Set exercise: Count the lines of the material below that contain the string "projection", treating uppercase and lowercase letters as different. Reply with the number alone.

Records provided:
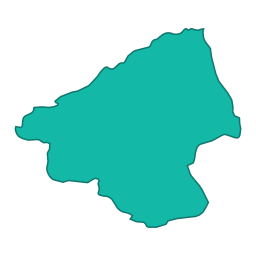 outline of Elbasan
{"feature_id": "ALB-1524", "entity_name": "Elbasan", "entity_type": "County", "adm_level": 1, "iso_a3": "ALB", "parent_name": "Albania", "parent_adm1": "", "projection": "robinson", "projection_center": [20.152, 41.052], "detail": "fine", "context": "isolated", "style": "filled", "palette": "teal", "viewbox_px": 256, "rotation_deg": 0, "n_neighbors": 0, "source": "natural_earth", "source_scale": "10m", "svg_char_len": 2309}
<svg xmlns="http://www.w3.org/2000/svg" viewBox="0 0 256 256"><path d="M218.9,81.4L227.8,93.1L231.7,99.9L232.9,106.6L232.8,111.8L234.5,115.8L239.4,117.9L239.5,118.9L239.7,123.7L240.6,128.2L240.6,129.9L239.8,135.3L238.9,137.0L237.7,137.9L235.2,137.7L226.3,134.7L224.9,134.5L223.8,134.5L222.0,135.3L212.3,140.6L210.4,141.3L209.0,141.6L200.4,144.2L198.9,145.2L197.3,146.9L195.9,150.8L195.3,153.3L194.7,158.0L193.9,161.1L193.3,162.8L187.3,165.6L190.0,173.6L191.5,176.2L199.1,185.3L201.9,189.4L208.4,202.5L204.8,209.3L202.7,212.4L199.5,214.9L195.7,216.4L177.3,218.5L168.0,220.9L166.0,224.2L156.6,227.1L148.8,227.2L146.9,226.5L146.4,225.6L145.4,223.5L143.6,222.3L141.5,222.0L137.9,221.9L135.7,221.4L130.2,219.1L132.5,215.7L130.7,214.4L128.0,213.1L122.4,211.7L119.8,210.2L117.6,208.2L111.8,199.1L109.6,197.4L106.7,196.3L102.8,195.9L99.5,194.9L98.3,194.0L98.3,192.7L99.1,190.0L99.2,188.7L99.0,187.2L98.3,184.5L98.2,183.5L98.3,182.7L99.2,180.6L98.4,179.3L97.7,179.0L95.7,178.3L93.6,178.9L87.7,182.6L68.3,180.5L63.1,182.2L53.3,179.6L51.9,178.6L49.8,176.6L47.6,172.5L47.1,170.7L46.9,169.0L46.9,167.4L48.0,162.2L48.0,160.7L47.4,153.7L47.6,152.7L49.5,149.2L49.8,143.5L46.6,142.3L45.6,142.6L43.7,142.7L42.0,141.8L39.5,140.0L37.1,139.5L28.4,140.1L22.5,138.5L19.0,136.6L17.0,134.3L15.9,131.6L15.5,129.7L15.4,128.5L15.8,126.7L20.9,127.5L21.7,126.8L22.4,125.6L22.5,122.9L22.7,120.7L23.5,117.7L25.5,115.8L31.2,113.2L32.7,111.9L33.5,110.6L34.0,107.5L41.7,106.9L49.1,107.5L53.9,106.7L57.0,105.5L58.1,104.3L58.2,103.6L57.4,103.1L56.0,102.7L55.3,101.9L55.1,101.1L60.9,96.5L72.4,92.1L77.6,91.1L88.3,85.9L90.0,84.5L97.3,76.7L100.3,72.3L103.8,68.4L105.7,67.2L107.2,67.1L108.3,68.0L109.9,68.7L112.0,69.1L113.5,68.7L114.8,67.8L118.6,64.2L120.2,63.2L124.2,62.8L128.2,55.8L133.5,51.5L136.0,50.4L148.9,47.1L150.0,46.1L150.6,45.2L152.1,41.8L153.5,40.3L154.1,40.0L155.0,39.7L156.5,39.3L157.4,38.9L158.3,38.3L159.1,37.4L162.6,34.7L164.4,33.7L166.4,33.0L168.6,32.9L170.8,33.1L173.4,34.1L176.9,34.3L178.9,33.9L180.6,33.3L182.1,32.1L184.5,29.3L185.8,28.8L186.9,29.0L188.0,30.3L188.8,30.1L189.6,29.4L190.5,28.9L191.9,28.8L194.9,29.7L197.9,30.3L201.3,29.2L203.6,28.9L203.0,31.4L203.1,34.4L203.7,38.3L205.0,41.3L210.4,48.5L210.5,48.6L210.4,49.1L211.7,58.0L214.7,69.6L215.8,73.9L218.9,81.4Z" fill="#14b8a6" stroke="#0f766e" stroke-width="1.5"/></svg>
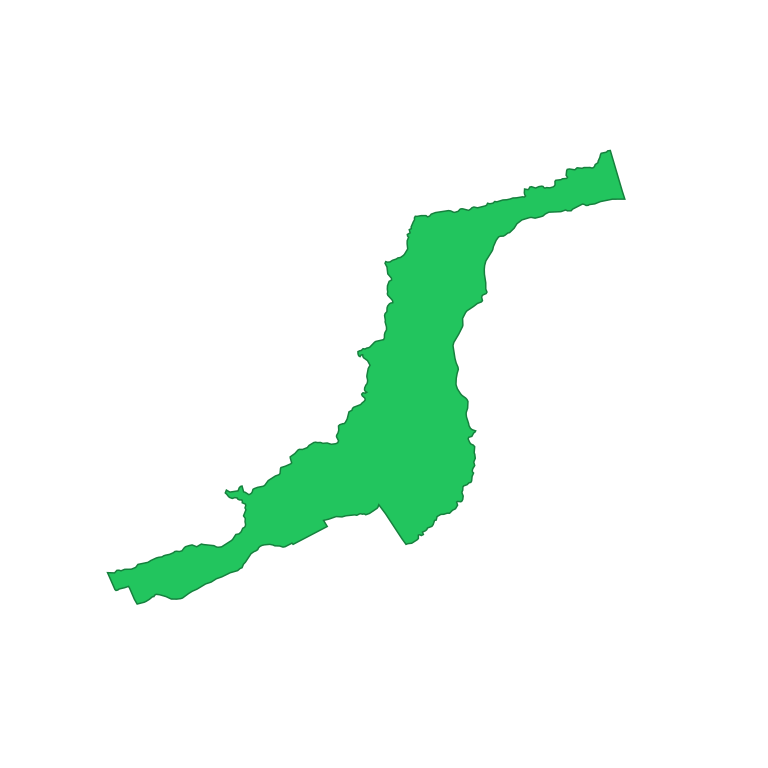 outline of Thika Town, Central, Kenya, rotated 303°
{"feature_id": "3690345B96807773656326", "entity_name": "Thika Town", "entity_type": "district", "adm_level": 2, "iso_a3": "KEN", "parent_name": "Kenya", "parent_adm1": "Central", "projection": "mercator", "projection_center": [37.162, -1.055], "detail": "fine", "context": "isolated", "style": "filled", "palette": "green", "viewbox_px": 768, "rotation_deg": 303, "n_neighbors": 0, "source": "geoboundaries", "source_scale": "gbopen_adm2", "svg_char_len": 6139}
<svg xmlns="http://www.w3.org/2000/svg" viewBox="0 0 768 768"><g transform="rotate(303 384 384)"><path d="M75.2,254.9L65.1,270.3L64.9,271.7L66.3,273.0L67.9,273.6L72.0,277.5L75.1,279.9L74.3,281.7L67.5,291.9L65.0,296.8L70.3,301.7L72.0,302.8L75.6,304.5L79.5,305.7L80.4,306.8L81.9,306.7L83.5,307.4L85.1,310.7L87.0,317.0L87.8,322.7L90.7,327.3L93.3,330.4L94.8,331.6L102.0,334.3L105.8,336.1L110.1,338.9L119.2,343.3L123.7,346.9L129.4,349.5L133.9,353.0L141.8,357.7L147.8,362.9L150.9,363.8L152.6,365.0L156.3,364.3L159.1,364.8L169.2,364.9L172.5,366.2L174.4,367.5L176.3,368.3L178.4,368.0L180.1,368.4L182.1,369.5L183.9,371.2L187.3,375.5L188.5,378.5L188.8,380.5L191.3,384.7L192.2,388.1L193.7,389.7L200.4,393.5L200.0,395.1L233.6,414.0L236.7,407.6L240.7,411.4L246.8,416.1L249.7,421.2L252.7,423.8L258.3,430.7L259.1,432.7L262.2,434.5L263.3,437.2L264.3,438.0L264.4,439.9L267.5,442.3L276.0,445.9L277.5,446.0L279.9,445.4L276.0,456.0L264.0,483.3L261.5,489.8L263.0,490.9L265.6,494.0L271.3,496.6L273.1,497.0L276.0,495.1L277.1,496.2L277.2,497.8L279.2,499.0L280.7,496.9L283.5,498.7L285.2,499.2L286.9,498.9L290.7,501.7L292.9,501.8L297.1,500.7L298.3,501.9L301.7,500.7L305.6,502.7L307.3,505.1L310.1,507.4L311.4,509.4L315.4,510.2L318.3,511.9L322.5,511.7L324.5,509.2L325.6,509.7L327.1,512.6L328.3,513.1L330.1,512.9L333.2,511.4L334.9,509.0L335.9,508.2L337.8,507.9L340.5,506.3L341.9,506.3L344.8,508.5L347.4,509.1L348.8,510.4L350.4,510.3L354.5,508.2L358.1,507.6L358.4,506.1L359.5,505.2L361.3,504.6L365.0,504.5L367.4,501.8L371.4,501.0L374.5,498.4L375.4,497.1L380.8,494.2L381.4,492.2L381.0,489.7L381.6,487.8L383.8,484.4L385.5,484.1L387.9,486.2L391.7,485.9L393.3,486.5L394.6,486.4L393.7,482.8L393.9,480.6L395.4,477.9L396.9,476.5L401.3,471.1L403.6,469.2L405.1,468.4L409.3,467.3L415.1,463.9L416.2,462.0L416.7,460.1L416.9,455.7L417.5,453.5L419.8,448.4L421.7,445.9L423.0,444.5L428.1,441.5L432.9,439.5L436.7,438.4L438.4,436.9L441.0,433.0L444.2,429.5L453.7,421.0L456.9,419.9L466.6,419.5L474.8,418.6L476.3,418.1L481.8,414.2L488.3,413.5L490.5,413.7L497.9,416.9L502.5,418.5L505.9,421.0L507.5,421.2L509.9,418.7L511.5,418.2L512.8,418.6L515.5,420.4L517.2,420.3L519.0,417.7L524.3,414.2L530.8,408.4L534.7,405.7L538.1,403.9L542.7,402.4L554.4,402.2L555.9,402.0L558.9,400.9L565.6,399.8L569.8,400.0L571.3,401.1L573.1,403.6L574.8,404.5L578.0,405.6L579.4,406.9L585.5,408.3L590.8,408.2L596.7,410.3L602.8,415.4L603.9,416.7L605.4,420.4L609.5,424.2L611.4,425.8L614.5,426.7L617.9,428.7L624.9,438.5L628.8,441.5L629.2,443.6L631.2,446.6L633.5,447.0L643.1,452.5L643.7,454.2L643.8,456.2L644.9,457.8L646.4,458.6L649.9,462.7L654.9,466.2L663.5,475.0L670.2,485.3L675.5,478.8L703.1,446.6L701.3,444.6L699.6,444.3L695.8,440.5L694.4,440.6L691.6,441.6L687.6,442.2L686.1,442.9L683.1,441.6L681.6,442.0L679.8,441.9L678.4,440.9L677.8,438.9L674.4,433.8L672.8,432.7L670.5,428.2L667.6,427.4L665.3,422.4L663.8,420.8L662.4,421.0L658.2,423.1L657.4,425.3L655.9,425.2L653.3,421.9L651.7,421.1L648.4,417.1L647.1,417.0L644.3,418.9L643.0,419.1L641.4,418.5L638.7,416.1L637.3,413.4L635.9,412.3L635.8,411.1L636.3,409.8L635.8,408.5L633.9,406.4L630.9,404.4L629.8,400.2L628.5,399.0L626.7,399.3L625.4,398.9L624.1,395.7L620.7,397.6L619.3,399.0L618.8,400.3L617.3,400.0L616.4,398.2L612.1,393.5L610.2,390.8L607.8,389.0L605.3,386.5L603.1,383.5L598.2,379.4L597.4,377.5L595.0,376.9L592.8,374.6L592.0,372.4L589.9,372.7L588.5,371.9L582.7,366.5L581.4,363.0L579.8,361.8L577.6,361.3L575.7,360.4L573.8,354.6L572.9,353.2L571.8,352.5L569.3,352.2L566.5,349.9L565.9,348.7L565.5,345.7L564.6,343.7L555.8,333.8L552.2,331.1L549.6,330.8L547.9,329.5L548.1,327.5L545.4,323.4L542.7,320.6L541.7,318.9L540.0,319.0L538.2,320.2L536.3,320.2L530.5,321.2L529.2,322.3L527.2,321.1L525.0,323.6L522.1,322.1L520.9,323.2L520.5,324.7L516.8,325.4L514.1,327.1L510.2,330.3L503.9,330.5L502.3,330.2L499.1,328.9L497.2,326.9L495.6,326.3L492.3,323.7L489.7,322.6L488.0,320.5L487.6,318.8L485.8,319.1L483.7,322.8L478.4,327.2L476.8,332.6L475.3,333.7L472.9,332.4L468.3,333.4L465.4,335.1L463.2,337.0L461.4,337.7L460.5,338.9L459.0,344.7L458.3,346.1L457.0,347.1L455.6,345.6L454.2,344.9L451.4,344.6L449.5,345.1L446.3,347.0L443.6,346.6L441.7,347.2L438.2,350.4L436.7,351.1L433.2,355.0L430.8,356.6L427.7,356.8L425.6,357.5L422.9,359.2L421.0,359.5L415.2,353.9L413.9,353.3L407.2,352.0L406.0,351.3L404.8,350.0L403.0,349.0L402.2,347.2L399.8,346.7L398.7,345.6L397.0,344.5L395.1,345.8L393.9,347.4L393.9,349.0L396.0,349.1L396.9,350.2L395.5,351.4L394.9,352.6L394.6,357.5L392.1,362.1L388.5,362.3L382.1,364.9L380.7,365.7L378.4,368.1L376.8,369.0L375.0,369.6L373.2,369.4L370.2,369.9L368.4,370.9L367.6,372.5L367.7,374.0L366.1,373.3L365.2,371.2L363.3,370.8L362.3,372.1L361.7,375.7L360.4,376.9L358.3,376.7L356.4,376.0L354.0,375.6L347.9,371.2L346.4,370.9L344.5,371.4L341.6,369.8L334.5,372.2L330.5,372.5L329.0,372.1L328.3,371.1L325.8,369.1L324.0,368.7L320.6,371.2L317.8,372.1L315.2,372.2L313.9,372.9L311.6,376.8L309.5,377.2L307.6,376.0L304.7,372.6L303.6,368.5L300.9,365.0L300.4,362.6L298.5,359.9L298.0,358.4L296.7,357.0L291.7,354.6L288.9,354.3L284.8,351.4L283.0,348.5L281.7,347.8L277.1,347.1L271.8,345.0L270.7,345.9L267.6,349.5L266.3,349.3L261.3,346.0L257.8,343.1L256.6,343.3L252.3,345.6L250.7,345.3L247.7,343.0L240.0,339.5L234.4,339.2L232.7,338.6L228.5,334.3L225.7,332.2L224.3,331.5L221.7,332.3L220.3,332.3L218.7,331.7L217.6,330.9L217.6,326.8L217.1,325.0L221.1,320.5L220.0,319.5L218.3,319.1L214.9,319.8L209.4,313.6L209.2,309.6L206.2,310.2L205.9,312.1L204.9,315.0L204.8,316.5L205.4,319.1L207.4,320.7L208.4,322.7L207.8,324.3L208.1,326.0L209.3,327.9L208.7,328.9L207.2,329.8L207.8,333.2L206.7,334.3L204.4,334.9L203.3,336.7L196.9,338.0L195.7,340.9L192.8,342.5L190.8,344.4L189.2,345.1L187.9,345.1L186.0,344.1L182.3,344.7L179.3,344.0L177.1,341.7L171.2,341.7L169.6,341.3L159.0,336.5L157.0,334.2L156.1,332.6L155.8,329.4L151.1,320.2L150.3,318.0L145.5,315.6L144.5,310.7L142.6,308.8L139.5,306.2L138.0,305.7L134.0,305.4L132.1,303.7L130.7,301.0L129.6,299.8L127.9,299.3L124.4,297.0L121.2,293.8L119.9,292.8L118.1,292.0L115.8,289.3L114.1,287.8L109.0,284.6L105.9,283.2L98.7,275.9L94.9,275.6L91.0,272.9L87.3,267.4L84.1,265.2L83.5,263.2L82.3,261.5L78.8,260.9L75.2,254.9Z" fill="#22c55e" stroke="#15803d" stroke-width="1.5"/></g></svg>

Exercise answer: 2